Assim calou Zaratustra: um romance literário sobre silêncio, discurso e poder
Por Além SantosSobre o livro
Assim calou Zaratustra é um romance literário brasileiro contemporâneo que investiga, com ironia fina e profundidade filosófica, o poder dos discursos e o silêncio que os ameaça.
Zaratustra é a voz pública mais influente e aguardada da atualidade. Quando decide calar-se misteriosamente no início de uma palestra, instala-se uma crise com fãs, patrocinadores, críticos. Cabe a Assis, chefe de sua assessoria e quem narra a história, administrar expectativas, pressões e o desconforto coletivo diante do silêncio inexplicável.
Com a convicção de que o mundo precisa daquela voz, Assis dá início a uma farsa cuidadosamente construída: passa a escrever e publicar textos fingindo ser Zaratustra. O que começa como tentativa de preservação transforma-se em um jogo perigoso de identidade, poder e autoengano.
Narrado em primeira pessoa por uma voz narrativa não confiável, profundamente irônica e contraditória, o romance dialoga com a tradição machadiana e com a literatura de ideias, explorando temas como autenticidade, performatividade social, discurso público e a fragilidade das verdades contemporâneas.
A sustentar cada vírgula falseada, infla-se no ego de Assis a convicção de que tudo se faz em nome da esperança necessária para que a humanidade atravesse seu momento mais sombrio, de onde só podem resultar a mais brilhante superação ou o mais lamentável desfecho.

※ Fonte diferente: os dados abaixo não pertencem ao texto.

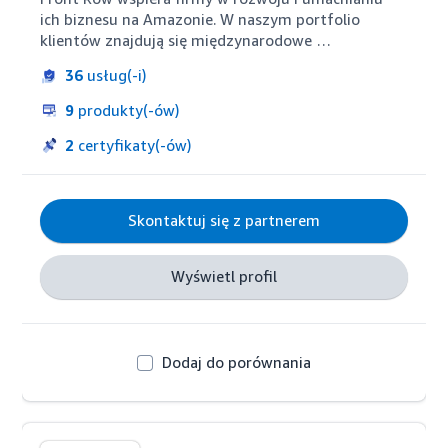
ich biznesu na Amazonie. W naszym portfolio 
klientów znajdują się międzynarodowe 
przedsiębiorstwa i znane spółki średniej wielkości. 
36
usług(-i)
Oferujemy wysokiej klasy zarządzanie kampaniami 
reklamowymi. Klienci mogą też skorzystać z 
9
produkty(-ów)
naszego doświadczenia w zarządzaniu kontami 
detalicznymi, optymalizacji treści i analityki 
2
certyfikaty(-ów)
biznesowej. Dzięki naszemu kierującemu się danymi 
zespołowi, nasi partnerzy rozwijają ich działalności 
na Amazonie na całym świecie
Skontaktuj się z partnerem
Wyświetl profil
Dodaj do porównania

“Eu só teria mesmo uma vantagem ao consultar Zara antes de publicar o texto: poderia pedir sua opinião, ver se eram mesmo palavras que sairiam de sua boca. Com a ilusão inflada, poderia até pensar em convencer Zara a redigir um texto próprio, fazê-lo um texto autêntico. Mas o quê!
Pediria isso apenas para ganhar em resposta seu silêncio e seu sorriso debochado? No fim, precisei confiar que minhas palavras seriam boas atrizes. E foram. A mais sábia das sabedorias também pode ser imitada e soar convincente. Assim falo eu.” (ASSIM CALOU ZARATUSTRA, p.29)
“Assim calou Zaratustra” é uma obra marcadamente intertextual; um forte flerte da Literatura com a Filosofia (em especial Nietzsche); um texto que desponta em diversas questões contemporâneas, como fake news, cultura do cancelamento, era digital, o poder e a forjabilidade de discursos, a imersão em cenários com teores cada vez mais apocalípticos.
Além disso, também é uma obra com suas marcas estéticas, como a narração sarcástica de Assis trazendo o leitor como personagem-testemunha de seus atos.
“É avançada a hora da humanidade. Avançamos num relógio no qual o dia não vira. À meia-noite, tudo acaba. Está escuro, está tarde e o tempo acelera. Ouvimos o tic-tac dos ponteiros, o giro das engrenagens. Vemos os segundos e seus milésimos preciosos escoarem sem que haja mãos para contê-los.
Todas essas são as simples constatações. Terríveis e simples. Como constatar que nosso mundo está em chamas. Também pode ser relativamente simples entender quem deu corda no relógio, quem fomentou as chamas que nos consomem a todos igualmente.
Terríveis, simples e majoritariamente inócuas constatações. O que nos dizem, afinal, sobre como parar o relógio ou fazê-lo retroceder? O que nos dizem sobre onde conseguir água suficiente para extinguir o fogo, ar suficiente para limpar os céus?” (ASSIM CALOU ZARATUSTRA, p.331)
Indicado para leitores que buscam ficção literária, romance psicológico, romance filosófico e literatura brasileira contemporânea de alta densidade.